LISTED ENTRIES section start

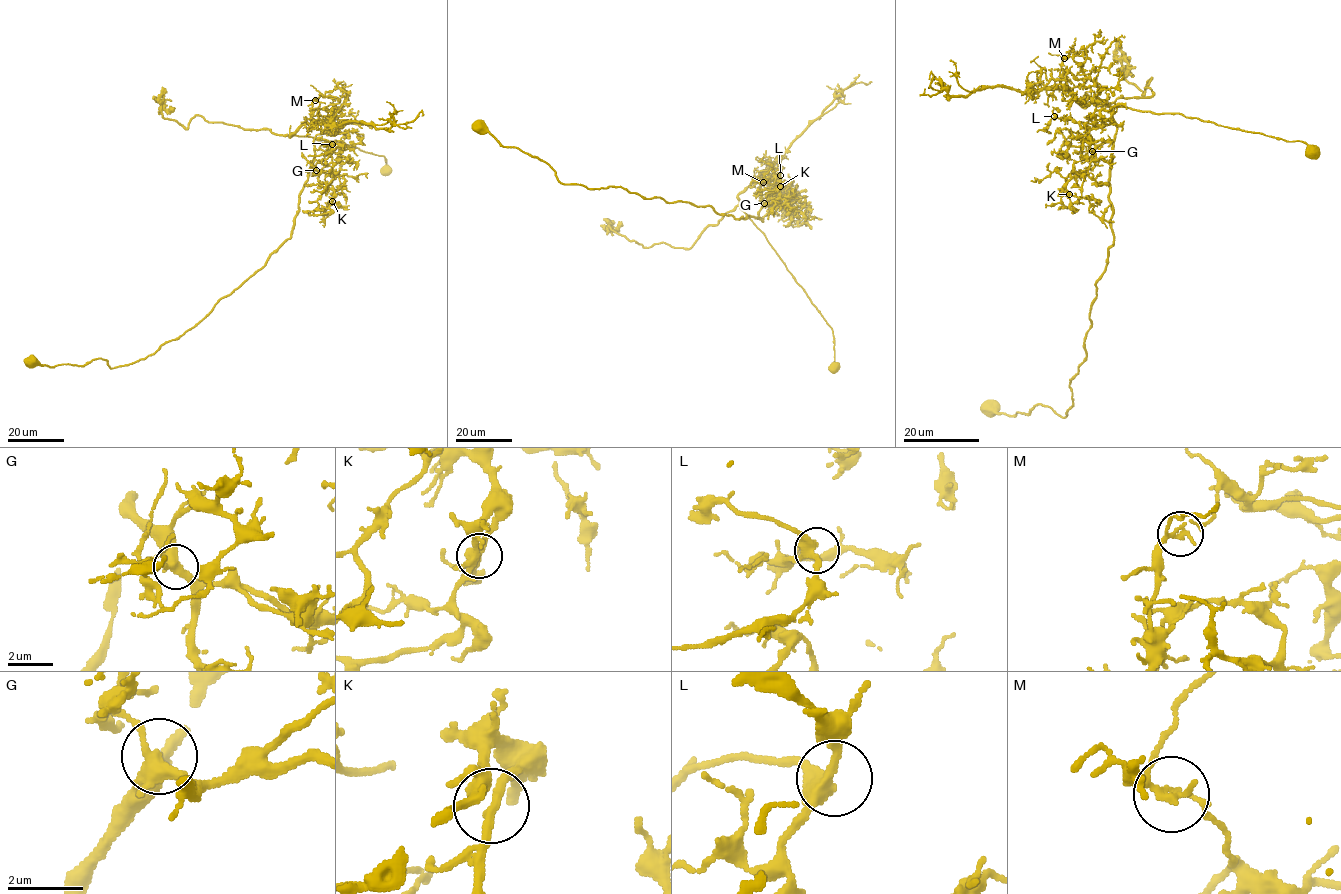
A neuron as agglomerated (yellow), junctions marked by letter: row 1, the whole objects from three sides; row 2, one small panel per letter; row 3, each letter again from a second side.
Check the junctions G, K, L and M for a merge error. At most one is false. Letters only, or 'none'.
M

LISTED ENTRIES section end
LISTED ENTRIES section start

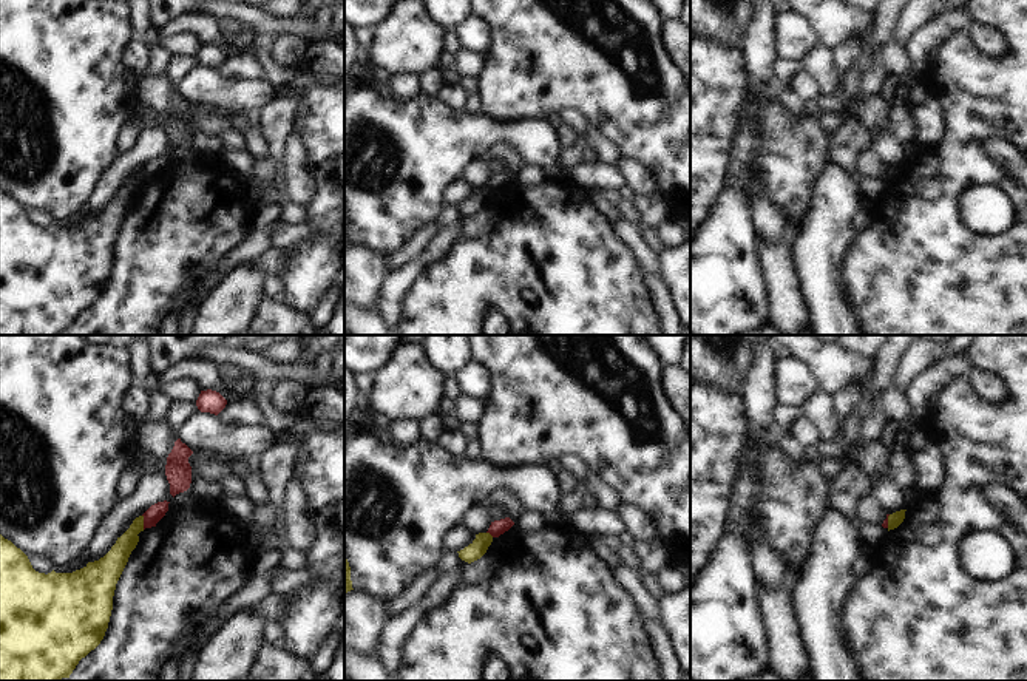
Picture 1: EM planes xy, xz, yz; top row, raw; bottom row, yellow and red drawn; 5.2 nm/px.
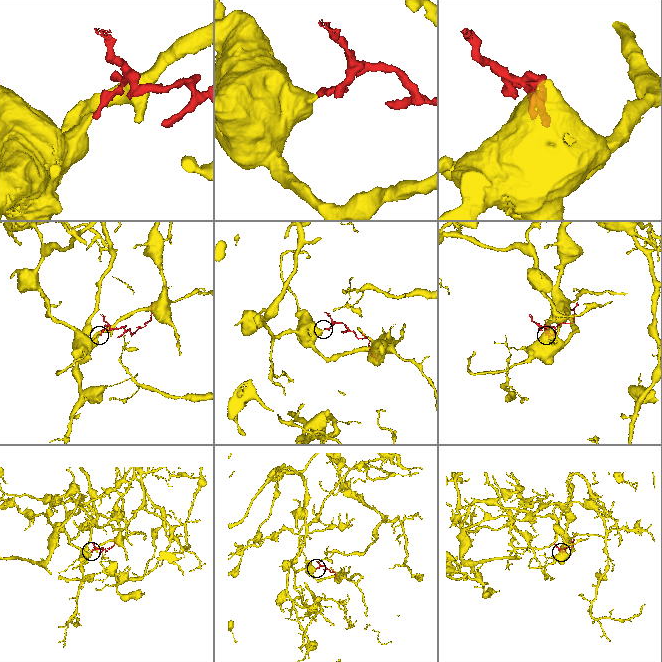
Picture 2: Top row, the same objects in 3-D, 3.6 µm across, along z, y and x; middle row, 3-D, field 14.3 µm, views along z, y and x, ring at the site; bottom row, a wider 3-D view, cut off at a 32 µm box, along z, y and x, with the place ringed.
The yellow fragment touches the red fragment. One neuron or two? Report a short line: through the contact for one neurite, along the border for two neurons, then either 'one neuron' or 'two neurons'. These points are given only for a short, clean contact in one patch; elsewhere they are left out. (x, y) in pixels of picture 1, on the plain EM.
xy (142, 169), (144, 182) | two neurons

LISTED ENTRIES section end

## ACTIVITY
Each line in the records that carries "objects" must be copied out.

## TASK SOLUTION
A neuron as agglomerated (yellow), junctions marked by letter: row 1, the whole objects from three sides; row 2, one small panel per letter; row 3, each letter again from a second side.
Picture 2: Top row, the same objects in 3-D, 3.6 µm across, along z, y and x; middle row, 3-D, field 14.3 µm, views along z, y and x, ring at the site; bottom row, a wider 3-D view, cut off at a 32 µm box, along z, y and x, with the place ringed.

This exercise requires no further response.